At the room’s centre, Roselli was sprawled face up on the carpet in a spread eagle, blue complexion, murky eyes opened wide and frozen to the blank ceiling. Whatever he’d had for dinner and breakfast, both liquid and solid, had found its way into his trousers. Post-mortem bowel release; Stokes had seen it many times in the killing fields.
‘Oh, Frank. Why couldn’t you just keep your cool, like the old days?’ he said, crouching down and rummaging through the corpse’s pockets until he found a key ring and Roselli’s PDA. ‘All right fellas,’ he called back to the door. ‘Get in here.’
A broad-shouldered man came in wearing a sour expression. Behind him a second man, shorter by at least five inches, came in pushing a heavy duty Rubbermaid tilt truck.
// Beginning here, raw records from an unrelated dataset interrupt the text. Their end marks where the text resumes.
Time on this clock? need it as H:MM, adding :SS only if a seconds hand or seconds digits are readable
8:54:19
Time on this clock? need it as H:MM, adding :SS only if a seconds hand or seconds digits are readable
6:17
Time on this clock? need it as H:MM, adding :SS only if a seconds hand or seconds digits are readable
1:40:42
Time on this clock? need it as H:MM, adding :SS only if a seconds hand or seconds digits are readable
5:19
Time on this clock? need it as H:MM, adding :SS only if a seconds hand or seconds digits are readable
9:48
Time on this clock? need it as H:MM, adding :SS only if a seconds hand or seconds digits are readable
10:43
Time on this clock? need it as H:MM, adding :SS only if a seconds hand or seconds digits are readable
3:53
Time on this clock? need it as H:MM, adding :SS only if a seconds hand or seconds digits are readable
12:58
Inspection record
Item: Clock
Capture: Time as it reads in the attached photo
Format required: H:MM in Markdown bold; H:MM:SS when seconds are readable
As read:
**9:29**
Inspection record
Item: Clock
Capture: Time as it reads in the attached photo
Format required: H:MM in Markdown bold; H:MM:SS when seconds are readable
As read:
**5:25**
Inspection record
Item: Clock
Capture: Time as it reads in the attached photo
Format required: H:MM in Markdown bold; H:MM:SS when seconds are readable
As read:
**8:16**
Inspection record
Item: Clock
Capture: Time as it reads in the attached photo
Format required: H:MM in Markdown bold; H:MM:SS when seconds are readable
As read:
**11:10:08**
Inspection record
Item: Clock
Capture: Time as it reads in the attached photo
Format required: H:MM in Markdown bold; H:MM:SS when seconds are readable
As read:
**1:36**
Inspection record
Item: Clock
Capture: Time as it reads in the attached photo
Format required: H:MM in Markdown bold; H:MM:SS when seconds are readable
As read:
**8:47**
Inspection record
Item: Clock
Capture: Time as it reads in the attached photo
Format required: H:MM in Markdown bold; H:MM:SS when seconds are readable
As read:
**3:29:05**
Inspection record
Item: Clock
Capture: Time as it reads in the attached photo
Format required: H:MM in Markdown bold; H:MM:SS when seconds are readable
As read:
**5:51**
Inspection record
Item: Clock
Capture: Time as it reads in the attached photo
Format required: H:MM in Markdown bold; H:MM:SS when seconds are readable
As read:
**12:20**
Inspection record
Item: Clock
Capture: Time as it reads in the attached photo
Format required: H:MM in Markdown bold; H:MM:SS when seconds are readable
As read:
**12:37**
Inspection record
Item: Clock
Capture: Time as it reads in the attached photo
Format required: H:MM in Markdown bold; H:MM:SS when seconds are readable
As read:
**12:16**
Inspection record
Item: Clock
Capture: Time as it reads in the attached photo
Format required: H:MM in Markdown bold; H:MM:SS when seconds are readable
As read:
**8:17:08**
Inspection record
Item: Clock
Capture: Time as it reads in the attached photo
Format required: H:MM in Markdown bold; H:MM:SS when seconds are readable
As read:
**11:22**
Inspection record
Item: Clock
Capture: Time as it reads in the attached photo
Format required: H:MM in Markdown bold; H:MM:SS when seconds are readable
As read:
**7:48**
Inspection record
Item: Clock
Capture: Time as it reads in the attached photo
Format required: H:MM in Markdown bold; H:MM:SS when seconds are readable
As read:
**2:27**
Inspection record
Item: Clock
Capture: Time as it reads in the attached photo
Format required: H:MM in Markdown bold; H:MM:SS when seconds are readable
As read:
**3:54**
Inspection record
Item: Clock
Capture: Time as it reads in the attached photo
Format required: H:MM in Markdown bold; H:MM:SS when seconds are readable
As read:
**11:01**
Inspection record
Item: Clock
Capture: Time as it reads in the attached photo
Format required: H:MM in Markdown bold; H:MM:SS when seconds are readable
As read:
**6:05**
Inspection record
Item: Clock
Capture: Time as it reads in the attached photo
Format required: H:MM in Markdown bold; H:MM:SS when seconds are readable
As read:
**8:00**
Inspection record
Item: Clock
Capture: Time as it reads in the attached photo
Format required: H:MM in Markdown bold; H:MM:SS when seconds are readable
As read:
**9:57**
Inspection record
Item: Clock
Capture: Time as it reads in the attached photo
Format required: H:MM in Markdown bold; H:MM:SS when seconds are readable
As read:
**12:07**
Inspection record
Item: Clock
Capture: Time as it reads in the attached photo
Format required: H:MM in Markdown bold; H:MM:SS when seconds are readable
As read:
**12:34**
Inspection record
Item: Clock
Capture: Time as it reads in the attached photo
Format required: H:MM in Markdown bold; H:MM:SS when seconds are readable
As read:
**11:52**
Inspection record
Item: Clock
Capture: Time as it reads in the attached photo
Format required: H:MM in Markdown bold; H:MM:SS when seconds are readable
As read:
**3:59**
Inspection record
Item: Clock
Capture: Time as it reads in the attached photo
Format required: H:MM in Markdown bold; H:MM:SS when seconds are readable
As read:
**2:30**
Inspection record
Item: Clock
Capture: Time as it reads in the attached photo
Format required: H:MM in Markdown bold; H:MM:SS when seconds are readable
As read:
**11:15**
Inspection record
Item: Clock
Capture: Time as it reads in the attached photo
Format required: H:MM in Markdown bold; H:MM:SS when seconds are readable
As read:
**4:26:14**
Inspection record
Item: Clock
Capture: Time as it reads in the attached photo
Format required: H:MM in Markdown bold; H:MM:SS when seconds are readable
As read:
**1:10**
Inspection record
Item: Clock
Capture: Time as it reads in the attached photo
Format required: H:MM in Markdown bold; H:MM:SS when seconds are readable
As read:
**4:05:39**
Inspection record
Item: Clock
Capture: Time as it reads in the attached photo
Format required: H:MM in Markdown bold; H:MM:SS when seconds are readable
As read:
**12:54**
Both men were wearing periwinkle baseball caps and coveralls embroidered with a crisp logo for a fictitious company whose speciality was document shredding. The truck parked near the service entrance bore the same insignia, along with a slogan: ‘YOUR SECURITY IS OUR SPECIALTY’.
Stokes stood and stepped aside. ‘It’s not pretty. I’ll throw in extra for your trouble.’
‘How do want to do this?’ the taller one asked, all business.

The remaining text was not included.